### Cosa si chiede
**1)** Per ciascuna affermazione indica se concorda con l'articolo sull'Original Ensemble di Paolo Conte, rispondendo sì o no e citando alla lettera le parole che lo stabiliscono: (a) il concerto a Udine è fissato per venerdì 4 luglio alle 21; (b) Pitzianti ha insegnato al Tartini di Trieste per tre anni; (c) l'ensemble è nato da un'idea di Pitzianti e del Trio Debussy.
**2)** Riprendi l'articolo sull'Original Ensemble di Paolo Conte a partire dalla sua ultima frase.

### Fonte
========
A Udine un omaggio senza parole alla genialità di Paolo Conte
Appuntamento nella serata del 4 luglio al Giovanni da Udine con l’Original Ensemble: «Un grande artista, è bello lavorare con lui»

Paolo Conte Original Ensemble è un progetto che omaggia “senza parole” una delle più grandi firme della canzone d’autore italiana: venerdì 4 luglio alle 21 apre la rassegna Teatro Estate 2025 al Giovanni da Udine.
I capolavori fra jazz, pop e classica di Conte vengono riletti in versione strumentale da alcuni musicisti che fanno parte dell’orchestra dell’amatissimo cantautore astigiano da oltre trent’anni: Antonio Valentino (pianoforte), Piergiorgio Rosso (violino), Francesca Gosio (violoncello), Massimo Pitzianti (fisarmonica, bandoneón, clarinetto), Claudio Chiara (sassofono contralto, tenore e soprano, flauto traverso), Jino Touche (contrabbasso), Daniele Di Gregorio (marimba, batteria, percussioni). “Aguaplano”, “Azzurro”, “Onda su onda”, “Via con me”, “Sudamerica”, “Bartali” vengono proposte in una chiave cameristica ideata da Massimo Pitzianti incorporando elementi del repertorio classico.
«Conosco un po’ la regione, - racconta il torinese Pitzianti -, sono stato in concerto a Udine con Paolo Conte, ho insegnato al Tartini di Trieste per un anno, ho prestato servizio militare negli alpini e ho frequentato la zona di Tarvisio».
Con il Paolo Conte Original Ensemble è la prima volta a Udine?
«Esatto. Anche se esistiamo da molto - il nostro battesimo di fuoco è stato nel 2009 per un concerto dell’Unione Musicale di Torino, alla presenza di Conte, e la gestazione era cominciata ancor prima. Siamo nati da un’idea mia e del Trio Debussy. Visto che Conte dice sempre che nasce prima la sua musica e poi aggiunge i testi, abbiamo pensato di fare delle trascrizioni strumentali per ensemble cameristico: per sua definizione abbiamo unito sacro e profano».
Quale veste sonora avete dato ai brani?
========
### Dati forniti
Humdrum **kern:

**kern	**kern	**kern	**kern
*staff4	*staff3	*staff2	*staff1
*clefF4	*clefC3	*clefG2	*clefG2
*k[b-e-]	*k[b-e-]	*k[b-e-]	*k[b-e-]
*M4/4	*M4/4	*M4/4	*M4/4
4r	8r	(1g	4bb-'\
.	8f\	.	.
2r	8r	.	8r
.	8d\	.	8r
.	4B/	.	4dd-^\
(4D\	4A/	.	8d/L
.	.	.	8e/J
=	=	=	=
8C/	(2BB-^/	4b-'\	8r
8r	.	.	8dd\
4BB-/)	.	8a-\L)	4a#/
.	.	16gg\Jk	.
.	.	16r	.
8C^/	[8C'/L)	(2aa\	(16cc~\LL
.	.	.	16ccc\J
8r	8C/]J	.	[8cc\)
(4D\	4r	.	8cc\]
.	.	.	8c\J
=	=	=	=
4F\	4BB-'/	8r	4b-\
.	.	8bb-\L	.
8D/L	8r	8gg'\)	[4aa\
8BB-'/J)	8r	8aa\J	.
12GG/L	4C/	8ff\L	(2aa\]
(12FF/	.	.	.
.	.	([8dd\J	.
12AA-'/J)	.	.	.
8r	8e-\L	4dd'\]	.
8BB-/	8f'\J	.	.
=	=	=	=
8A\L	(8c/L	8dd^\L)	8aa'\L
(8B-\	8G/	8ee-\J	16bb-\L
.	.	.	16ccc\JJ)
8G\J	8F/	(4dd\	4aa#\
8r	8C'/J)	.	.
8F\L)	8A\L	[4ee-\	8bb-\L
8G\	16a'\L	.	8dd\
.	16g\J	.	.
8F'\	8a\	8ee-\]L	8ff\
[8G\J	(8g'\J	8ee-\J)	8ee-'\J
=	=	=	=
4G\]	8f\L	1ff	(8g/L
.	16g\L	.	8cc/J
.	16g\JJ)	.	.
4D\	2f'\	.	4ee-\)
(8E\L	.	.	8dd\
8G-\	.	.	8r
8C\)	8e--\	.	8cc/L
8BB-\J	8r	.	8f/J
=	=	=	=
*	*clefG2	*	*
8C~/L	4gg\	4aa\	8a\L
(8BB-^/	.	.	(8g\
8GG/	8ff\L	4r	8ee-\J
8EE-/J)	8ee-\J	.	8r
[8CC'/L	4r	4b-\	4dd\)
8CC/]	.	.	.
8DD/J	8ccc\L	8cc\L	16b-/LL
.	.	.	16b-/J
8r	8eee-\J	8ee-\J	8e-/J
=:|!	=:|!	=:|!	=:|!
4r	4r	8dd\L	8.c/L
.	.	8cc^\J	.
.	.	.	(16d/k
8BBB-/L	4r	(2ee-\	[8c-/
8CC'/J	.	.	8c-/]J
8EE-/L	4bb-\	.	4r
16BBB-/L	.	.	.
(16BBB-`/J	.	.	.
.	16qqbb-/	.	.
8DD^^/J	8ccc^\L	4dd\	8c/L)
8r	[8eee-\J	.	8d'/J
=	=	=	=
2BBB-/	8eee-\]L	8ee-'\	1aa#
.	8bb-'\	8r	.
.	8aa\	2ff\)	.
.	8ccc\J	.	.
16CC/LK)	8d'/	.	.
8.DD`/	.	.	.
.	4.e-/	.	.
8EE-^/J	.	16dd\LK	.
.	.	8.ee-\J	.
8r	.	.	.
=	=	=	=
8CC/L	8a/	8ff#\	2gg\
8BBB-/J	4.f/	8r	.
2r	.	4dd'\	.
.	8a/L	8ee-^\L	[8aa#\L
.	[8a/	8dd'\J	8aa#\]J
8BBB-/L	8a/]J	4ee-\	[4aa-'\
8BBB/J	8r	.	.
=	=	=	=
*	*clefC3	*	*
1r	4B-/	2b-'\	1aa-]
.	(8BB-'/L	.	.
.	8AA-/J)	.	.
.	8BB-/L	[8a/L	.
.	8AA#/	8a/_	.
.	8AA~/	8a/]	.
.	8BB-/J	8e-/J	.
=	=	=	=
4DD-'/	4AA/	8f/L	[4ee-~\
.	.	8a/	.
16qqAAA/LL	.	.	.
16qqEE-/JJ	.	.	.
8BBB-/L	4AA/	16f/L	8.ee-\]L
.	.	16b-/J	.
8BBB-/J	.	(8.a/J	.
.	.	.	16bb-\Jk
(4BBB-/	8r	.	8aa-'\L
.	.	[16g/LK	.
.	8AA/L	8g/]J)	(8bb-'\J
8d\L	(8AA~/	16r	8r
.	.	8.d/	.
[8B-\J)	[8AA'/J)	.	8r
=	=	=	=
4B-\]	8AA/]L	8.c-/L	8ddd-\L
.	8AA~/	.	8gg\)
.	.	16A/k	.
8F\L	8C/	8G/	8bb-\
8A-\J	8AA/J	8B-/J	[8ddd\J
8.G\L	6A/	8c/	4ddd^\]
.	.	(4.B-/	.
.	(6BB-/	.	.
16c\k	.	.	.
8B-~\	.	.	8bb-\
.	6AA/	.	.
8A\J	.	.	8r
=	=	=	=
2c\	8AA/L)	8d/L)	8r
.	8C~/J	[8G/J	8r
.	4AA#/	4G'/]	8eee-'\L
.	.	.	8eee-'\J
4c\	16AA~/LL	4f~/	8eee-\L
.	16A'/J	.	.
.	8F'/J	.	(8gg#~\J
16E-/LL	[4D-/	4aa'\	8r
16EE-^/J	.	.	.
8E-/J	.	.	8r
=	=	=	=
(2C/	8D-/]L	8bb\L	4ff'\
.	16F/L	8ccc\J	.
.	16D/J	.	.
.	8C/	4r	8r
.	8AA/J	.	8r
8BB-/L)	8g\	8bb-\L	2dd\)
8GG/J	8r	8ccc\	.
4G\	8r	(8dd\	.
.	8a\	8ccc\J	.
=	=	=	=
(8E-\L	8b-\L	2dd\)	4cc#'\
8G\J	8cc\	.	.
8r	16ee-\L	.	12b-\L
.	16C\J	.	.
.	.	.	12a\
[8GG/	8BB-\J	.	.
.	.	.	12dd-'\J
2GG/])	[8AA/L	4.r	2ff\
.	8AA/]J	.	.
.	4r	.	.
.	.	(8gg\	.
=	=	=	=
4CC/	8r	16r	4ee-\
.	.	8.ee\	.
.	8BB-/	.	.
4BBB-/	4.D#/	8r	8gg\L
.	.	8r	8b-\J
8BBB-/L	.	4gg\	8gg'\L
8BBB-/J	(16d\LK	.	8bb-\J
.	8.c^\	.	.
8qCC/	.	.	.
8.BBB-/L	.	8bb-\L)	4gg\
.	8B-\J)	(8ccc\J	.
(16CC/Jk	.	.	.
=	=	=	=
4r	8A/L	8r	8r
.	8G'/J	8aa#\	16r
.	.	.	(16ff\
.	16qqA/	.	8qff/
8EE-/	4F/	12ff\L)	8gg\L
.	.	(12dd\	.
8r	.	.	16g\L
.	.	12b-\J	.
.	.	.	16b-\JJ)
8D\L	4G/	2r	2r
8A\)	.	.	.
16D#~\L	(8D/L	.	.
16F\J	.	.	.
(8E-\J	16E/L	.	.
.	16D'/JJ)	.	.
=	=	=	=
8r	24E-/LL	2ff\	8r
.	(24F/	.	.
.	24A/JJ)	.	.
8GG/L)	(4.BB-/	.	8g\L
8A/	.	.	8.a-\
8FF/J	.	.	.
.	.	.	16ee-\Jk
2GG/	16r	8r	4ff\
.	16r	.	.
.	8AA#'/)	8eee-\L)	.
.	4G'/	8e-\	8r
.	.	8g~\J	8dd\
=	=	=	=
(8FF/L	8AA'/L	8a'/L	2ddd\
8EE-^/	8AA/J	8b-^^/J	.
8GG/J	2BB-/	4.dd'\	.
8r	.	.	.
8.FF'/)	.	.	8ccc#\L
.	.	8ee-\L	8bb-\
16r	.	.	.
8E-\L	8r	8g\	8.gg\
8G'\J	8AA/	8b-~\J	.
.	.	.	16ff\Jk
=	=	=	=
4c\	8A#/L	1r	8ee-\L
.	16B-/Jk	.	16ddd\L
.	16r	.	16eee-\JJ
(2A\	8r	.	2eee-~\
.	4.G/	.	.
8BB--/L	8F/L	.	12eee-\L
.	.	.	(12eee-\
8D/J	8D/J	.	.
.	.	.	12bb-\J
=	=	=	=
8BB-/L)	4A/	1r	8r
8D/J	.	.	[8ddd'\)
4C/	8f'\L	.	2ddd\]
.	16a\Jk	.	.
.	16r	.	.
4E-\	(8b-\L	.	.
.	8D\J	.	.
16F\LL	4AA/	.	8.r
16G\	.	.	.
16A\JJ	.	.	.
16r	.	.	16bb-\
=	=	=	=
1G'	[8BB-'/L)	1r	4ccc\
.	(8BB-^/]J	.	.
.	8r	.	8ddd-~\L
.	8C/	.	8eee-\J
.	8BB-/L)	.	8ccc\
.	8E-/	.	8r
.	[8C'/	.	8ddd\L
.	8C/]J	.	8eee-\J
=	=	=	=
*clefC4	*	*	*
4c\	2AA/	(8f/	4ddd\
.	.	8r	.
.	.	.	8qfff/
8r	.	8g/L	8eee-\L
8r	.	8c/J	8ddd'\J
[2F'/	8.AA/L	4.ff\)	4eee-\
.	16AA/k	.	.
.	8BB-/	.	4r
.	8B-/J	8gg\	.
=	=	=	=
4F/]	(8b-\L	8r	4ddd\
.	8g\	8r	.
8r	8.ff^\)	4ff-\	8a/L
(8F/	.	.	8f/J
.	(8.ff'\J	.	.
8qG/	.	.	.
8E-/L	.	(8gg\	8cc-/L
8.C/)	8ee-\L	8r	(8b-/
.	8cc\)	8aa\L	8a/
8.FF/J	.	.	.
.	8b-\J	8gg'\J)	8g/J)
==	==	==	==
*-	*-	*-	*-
========
### Risposte
**1)**
(a) Sì: «venerdì 4 luglio alle 21 apre la rassegna Teatro Estate 2025 al Giovanni da Udine»
(b) No: «ho insegnato al Tartini di Trieste per un anno»
(c) Sì: «Siamo nati da un’idea mia e del Trio Debussy»

**2)**
«L’ensemble ha come base il Trio Debussy e poi altri musicisti di Conte (Di Gregorio, Touche, Chiara e il sottoscritto), il suono è improntato alla dimensione cameristica più che jazz. Ogni tanto compare qualcuna delle mie influenze classiche: Šostakóvič, Bach, Mahler. All’inizio non è stato per nulla facile, non volevamo seguire la via delle cover. Per noi era impensabile inserire una voce, la sua è unica, insostituibile. La musica ha costantemente bisogno di essere rinvigorita, le partiture possono essere riscritte, reinterpretate nel tempo».
Nell’Orchestra di Conte dal 1990 alla tournée del 2024: com’è lavorare al suo fianco?
«È un artista. Un musicista molto solido, con tantissime idee, un gran professionista. Molto esigente, tutti i brani, dalle strutture ben definite, sono molto curati. Il lavoro congiunto con lui e con Daniele Di Gregorio è sempre stato quello di strumentare, orchestrare, cercare di riflettere su come vestire i brani, quindi un lavoro di altissimo artigianato. Tutti gli arrangiamenti sono sempre stati svolti in sua presenza, all’insegna di un grande rispetto per il compositore».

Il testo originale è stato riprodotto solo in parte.